Yazı:
________
Sarılmak… Sokulmanın bir adım ötesi, sevişmenin bir adım gerisi.

Atabek’in mahkûmu gibi sızmak istersin, soğuk hücrende, ağrılı dünyanda susmak, bir insan sıcaklığına sızmak…
O sessizlikte derdinle birlikte susmak.
Yanında olmasını istediğin o insan sıcaklığıyla susmak. Sadece o sıcaklıkta gerinmek, güvenmek, gevremek, derdini düşünüp düşünüp küçümseyebilmek istersin.
Korkuyu korkutur sıcaklık, ağrıyı dindirir, ateşi düşürür, dertleri küçümsetir, yüzleri gülümsetir, kalpleri ferahlatır. Her derde devadır yani insan sıcaklığı.

Bazı dertlere bu yüzden sıcaklık, sessizlikten iyi gelir. Sokulduğun bazen anlamaz; kırılıp dökülen yüzünü, şefkatli sorularla toparlamak ister.
Olmaz.
Kelimelerin gücü buna yetmez.
O sımsıkı kucaklamayı istersin, hani annen gibi, hani baban gibi, hani dostların gibi.
Başka da bir şey istemezsin.
Çoğu zaman izin de vermezsin, bu insanlardan başkalarının sana sokulmalarına.

En olmadık zamanda, en olmadık yerde…
İşte öyle sıradan bir gün sızıverirsin birinin hayatına.
Nedenini bilmezsin, cengâverce açarsın göğsünü rüzgâra, ne olursa olsun gelsin dersin.
Yanağına dokunmak istiyorum dersin, işte bu kadar masum.
Kimseleri istemediğin, yakıştırmadığın Freud dehlizlerinin, uğultulu koridorlarının kapısını da aralık bırakırsın.
Neden o, neden şimdi, neden ben gibi nedenli/nedensiz soruları da sustursun.
Çünkü bu zamanlamanın da bir hayrı, kendi başına bir kaderi, bir yolu vardır.
Hesabı kitabı bırakırsın.
Teslim olma/sınanma zamanın gelmiştir.
Gerçeğin peşinde Faust’un evrenini keşfetme zamanın.

Sonra biraz korkarsın, sıcaklığına sokulmadan önce.
Korkarsın, biraz ama. Sonra da onun korkmasını seyredersin kendininkini gizleyerek. Ve sen sustuğunda, korkmamasını…
Beklersin. Sen sustuğunda, susmamasını beklersin.
“Ne kadar korkusuz olursan/ız o kadar uzağa gideceğinizi” bilirsin. (11)
Kışkışladıktan sonra öcüleri, sıcaklığına sokulursun o birinin.
________
Malzeme:
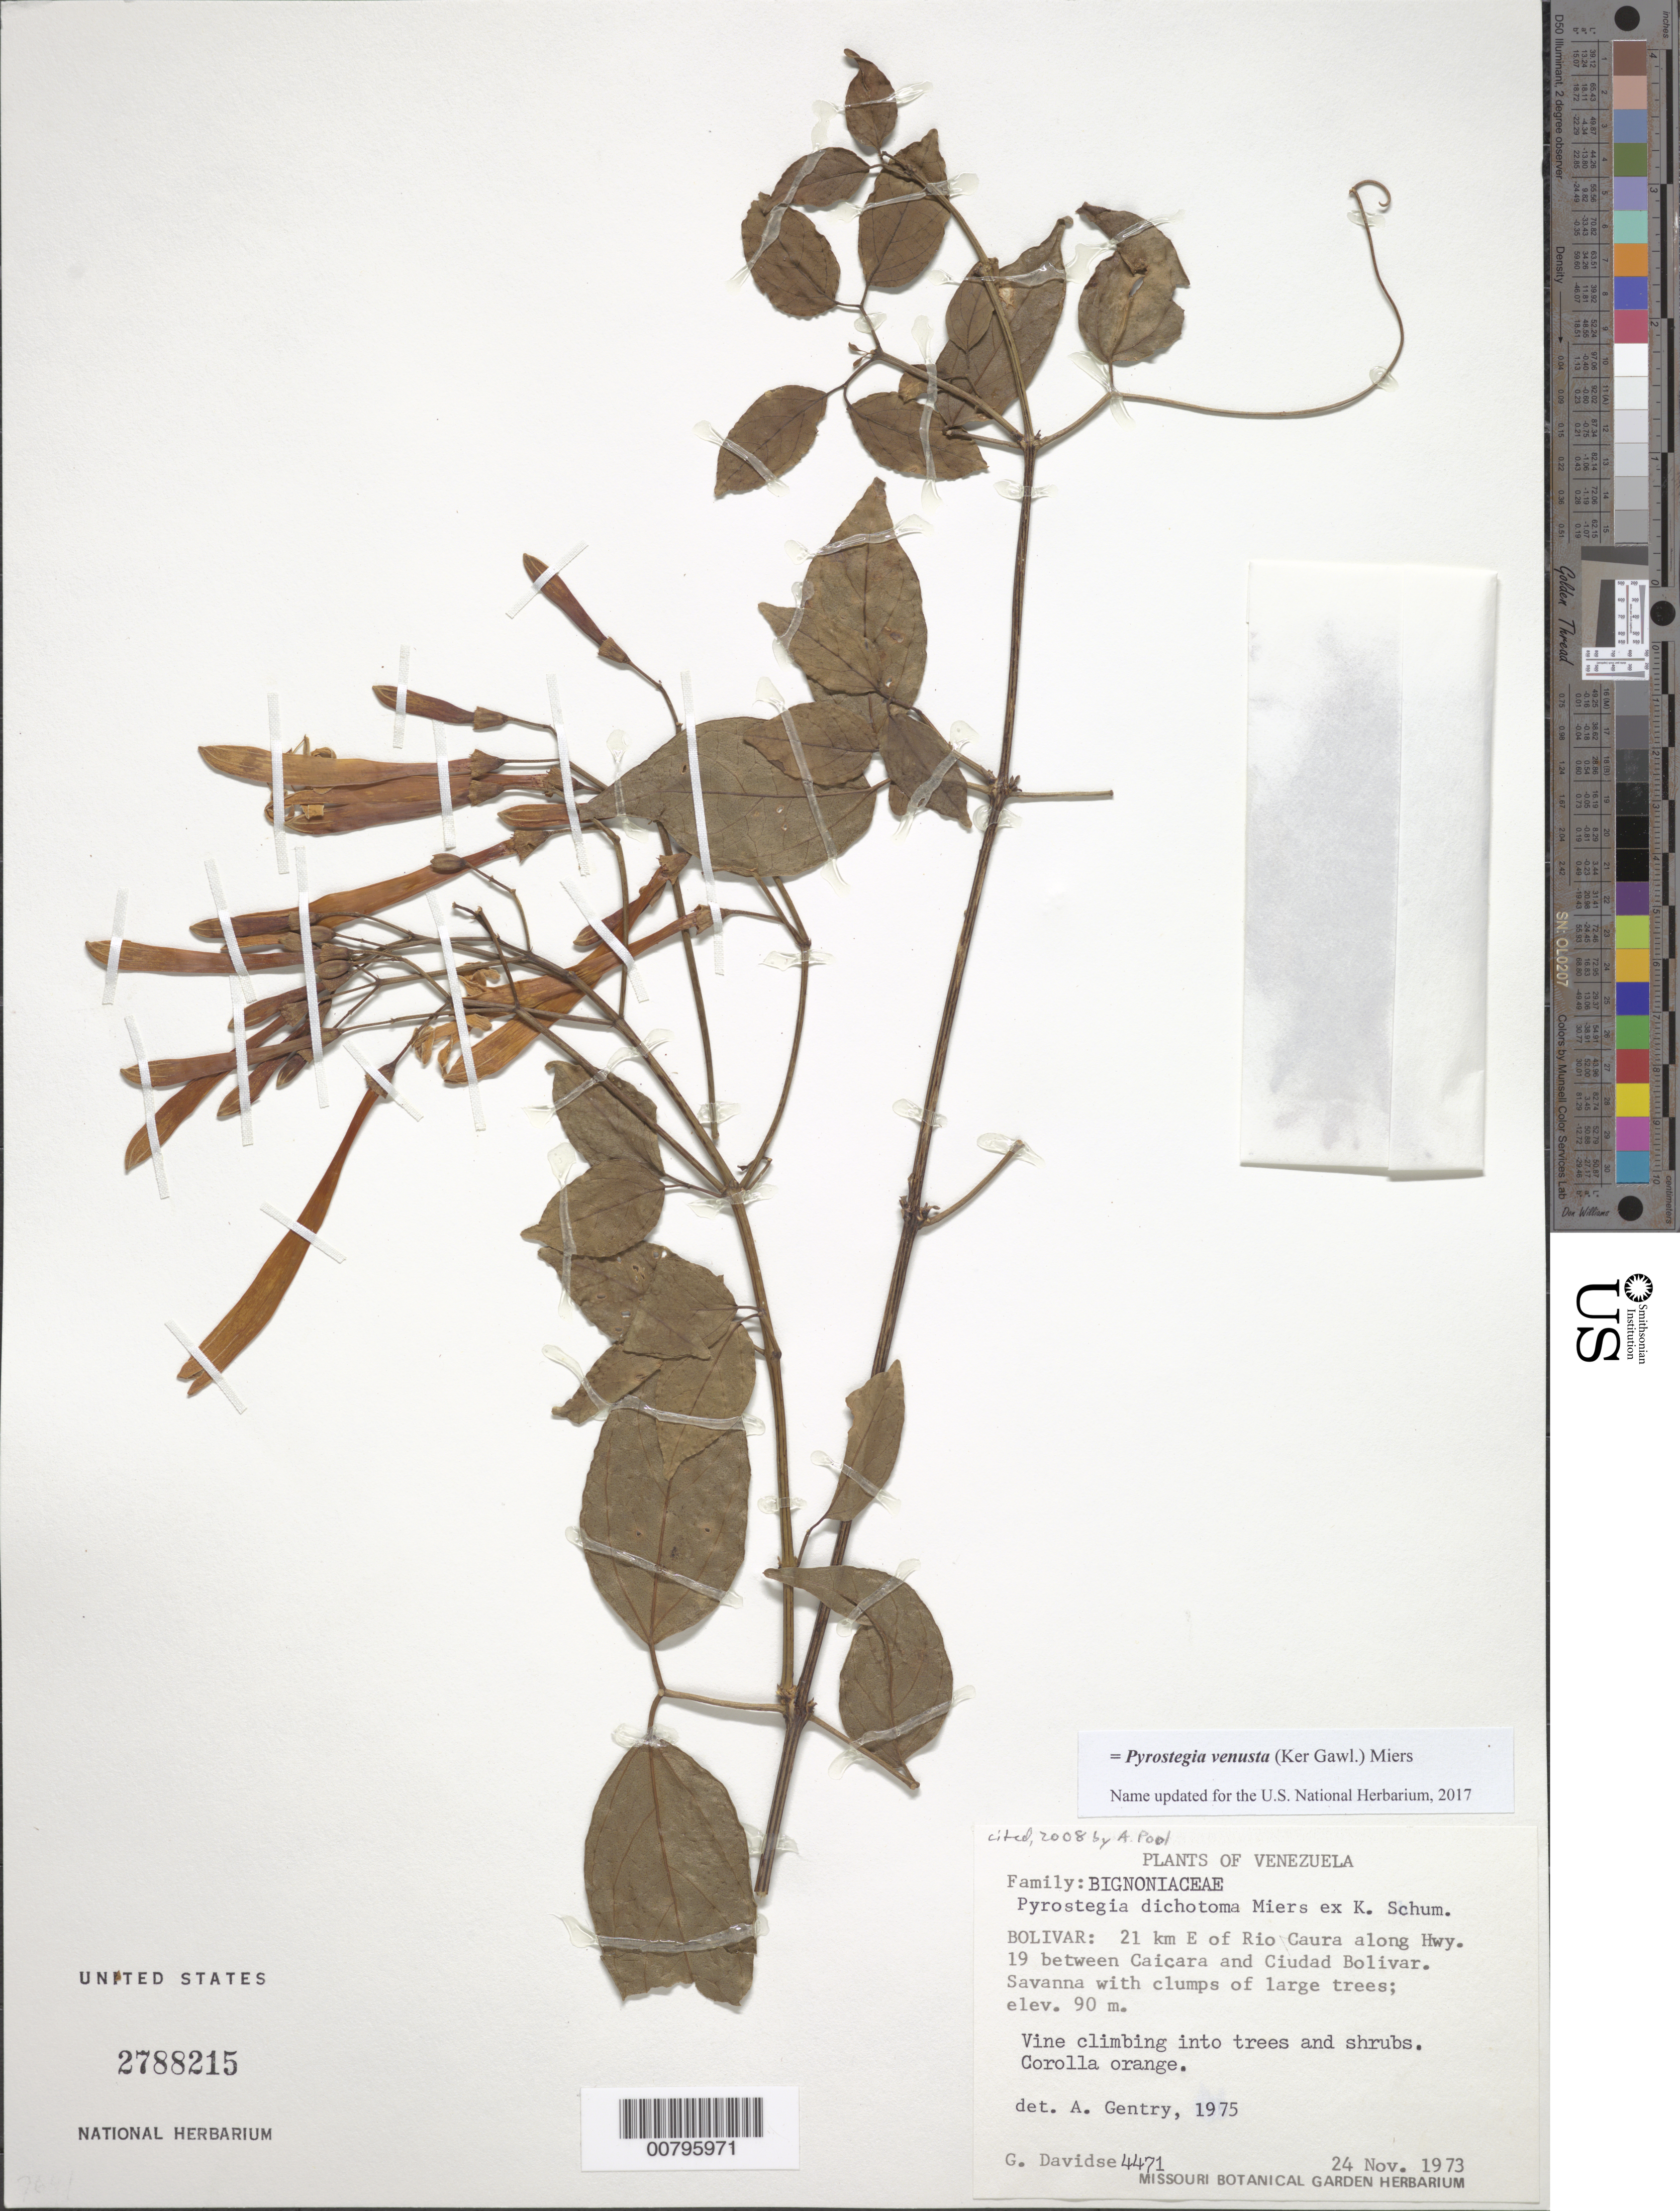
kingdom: Plantae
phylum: Tracheophyta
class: Magnoliopsida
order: Lamiales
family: Bignoniaceae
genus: Pyrostegia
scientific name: Pyrostegia venusta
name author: (Ker Gawl.) Miers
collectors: G. Davidse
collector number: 4471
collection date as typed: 24-Nov-73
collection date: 1973-11-24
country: Venezuela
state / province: Bolívar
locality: Caicara to Ciudad Bolívar, 21 km E of Río Caura along Hwy 19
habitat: Savanna with clumps of large trees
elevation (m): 90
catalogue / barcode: US 2788215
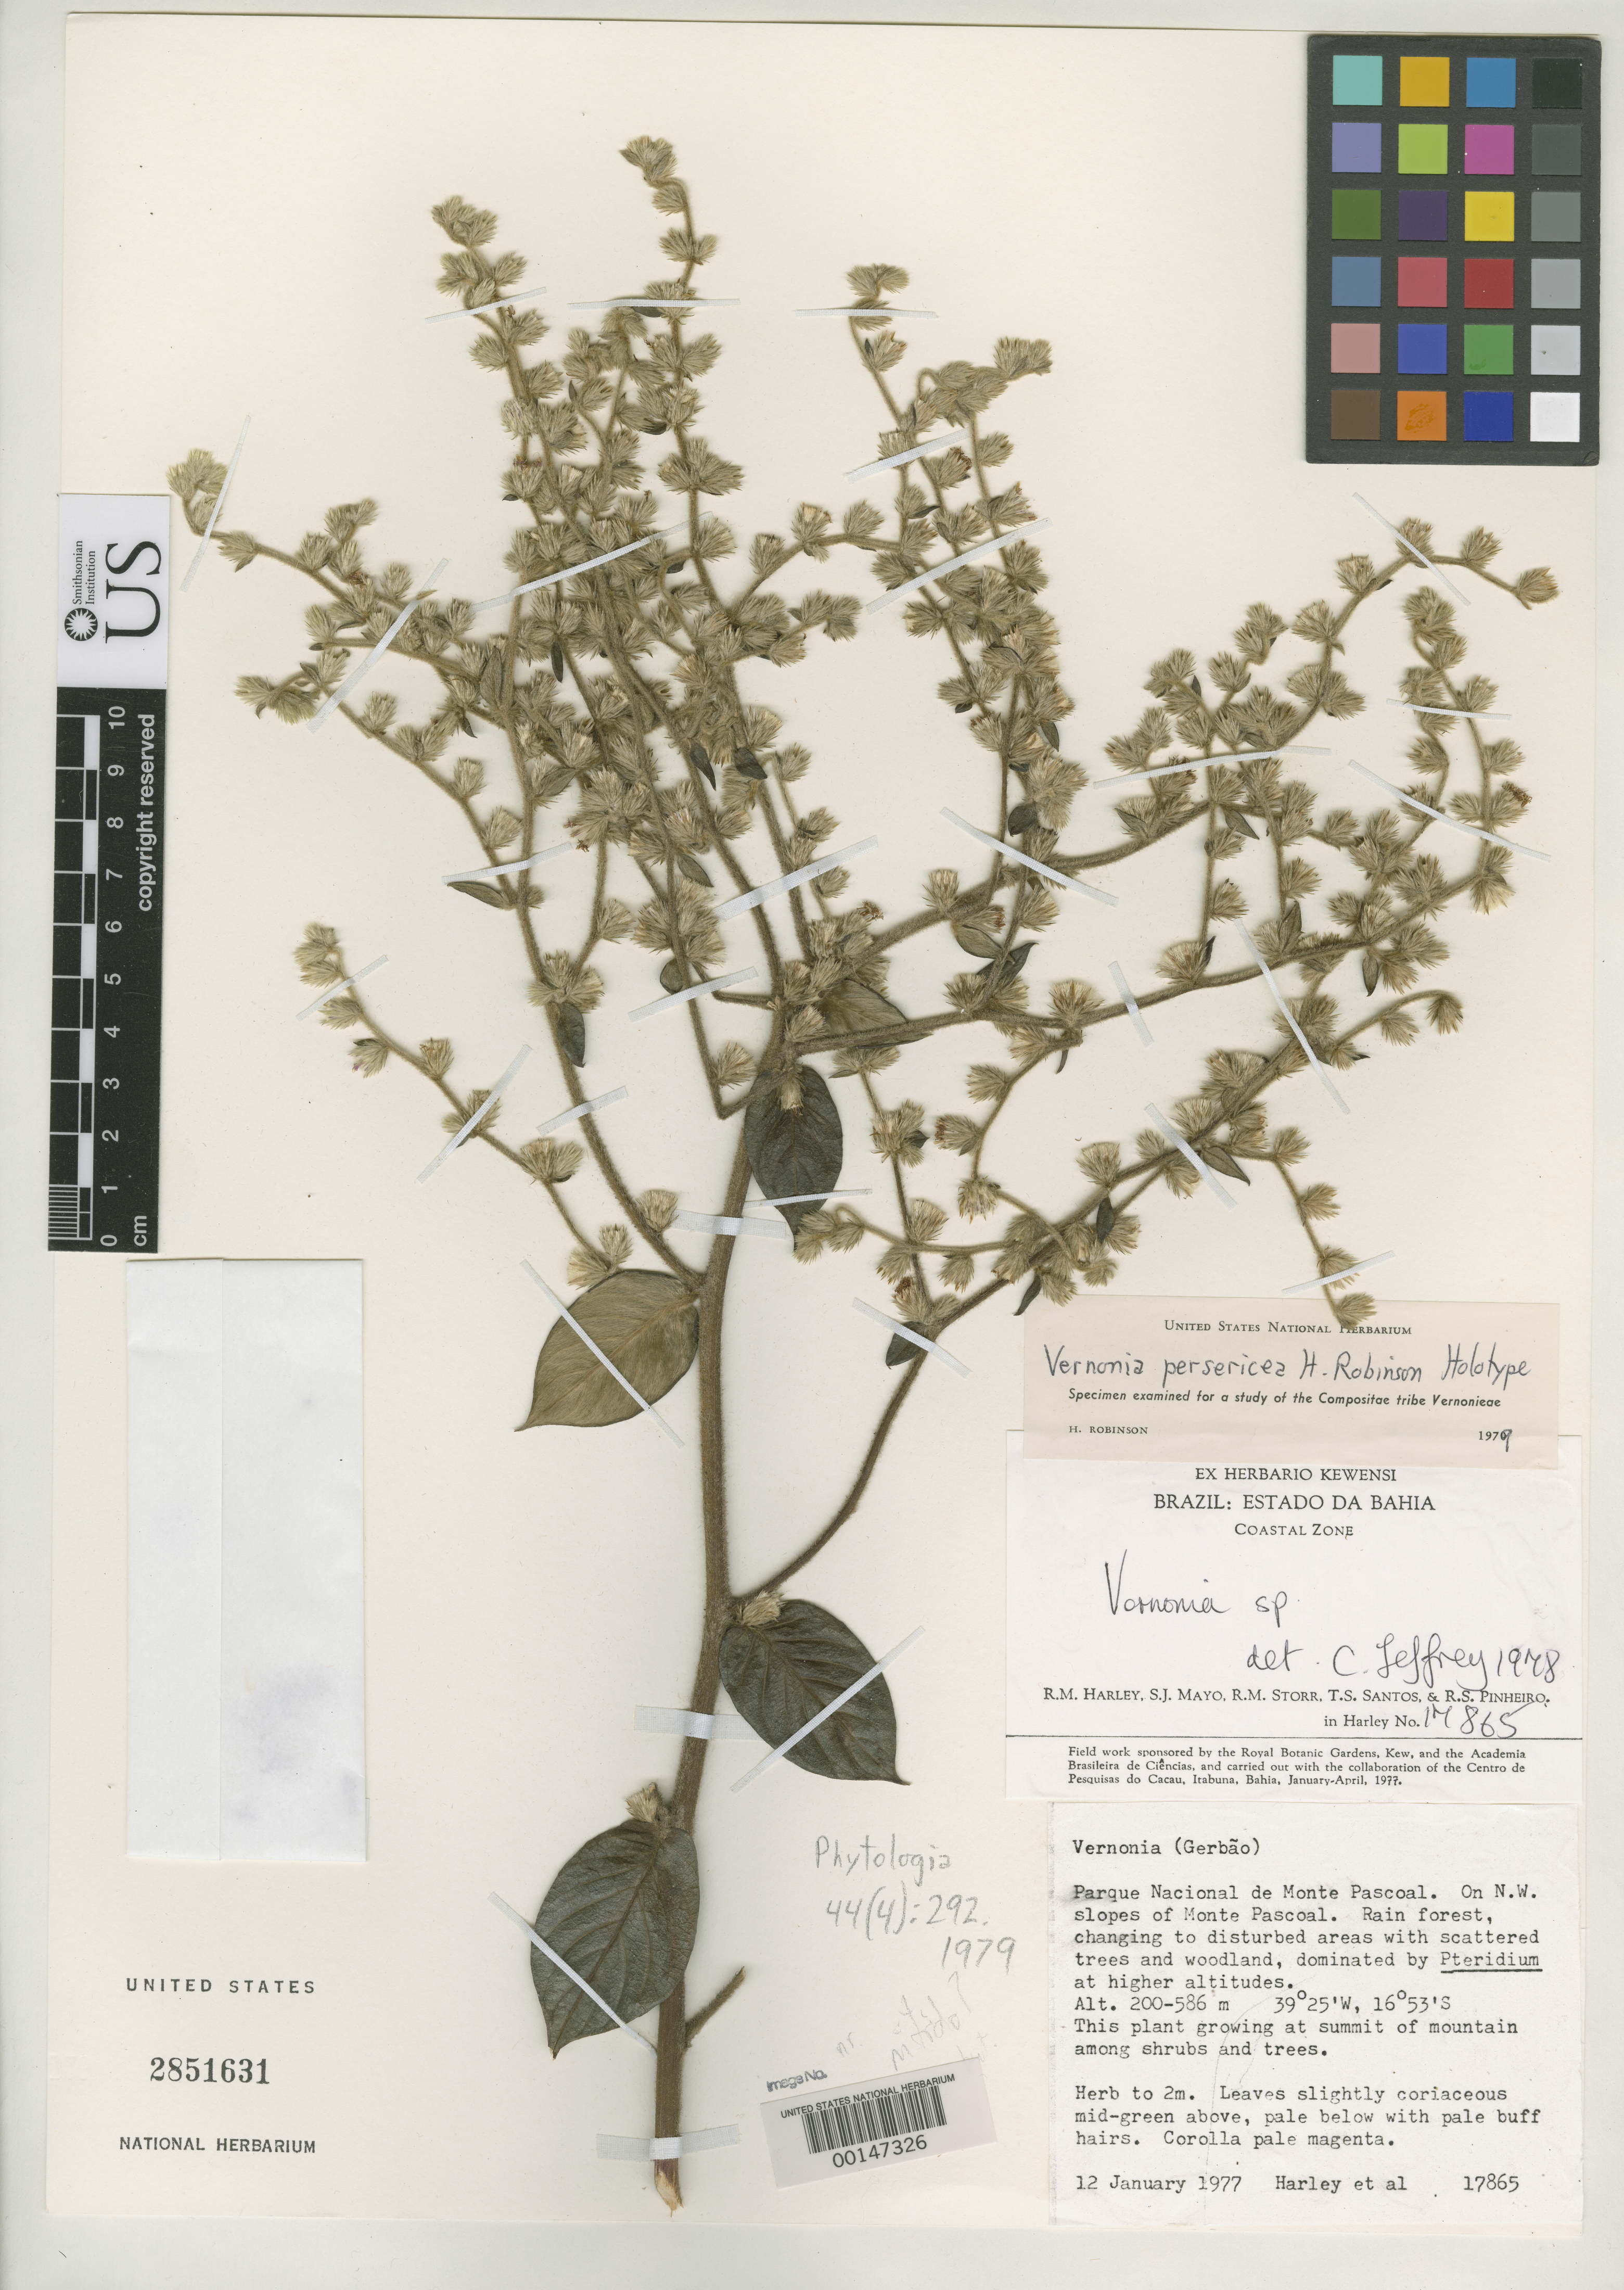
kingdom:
________
Yapılacak görevler:
**A)** Yazı sarılmayı nasıl tanımlıyor?
**B)** Yazıda “Bazı dertlere bu yüzden” diye başlayan paragrafı, ana bilgilerini koruyarak madde madde kısaltır mısın?

Cevap anahtarı:
**A)** Sarılmak, sokulmanın bir adım ötesi, sevişmenin bir adım gerisidir.

**B)**
- Bazı dertlere sıcaklık, sessizlikten iyi gelir.
- Sokulduğun kişi bazen anlamaz ve kırılan yüzünü şefkatli sorularla toparlamak ister, ama kelimelerin gücü buna yetmez.
- Annen, baban ya da dostların gibi sımsıkı bir kucaklama istersin, başka bir şey istemezsin.
- Çoğu zaman bu insanlardan başkalarının sana sokulmasına izin vermezsin.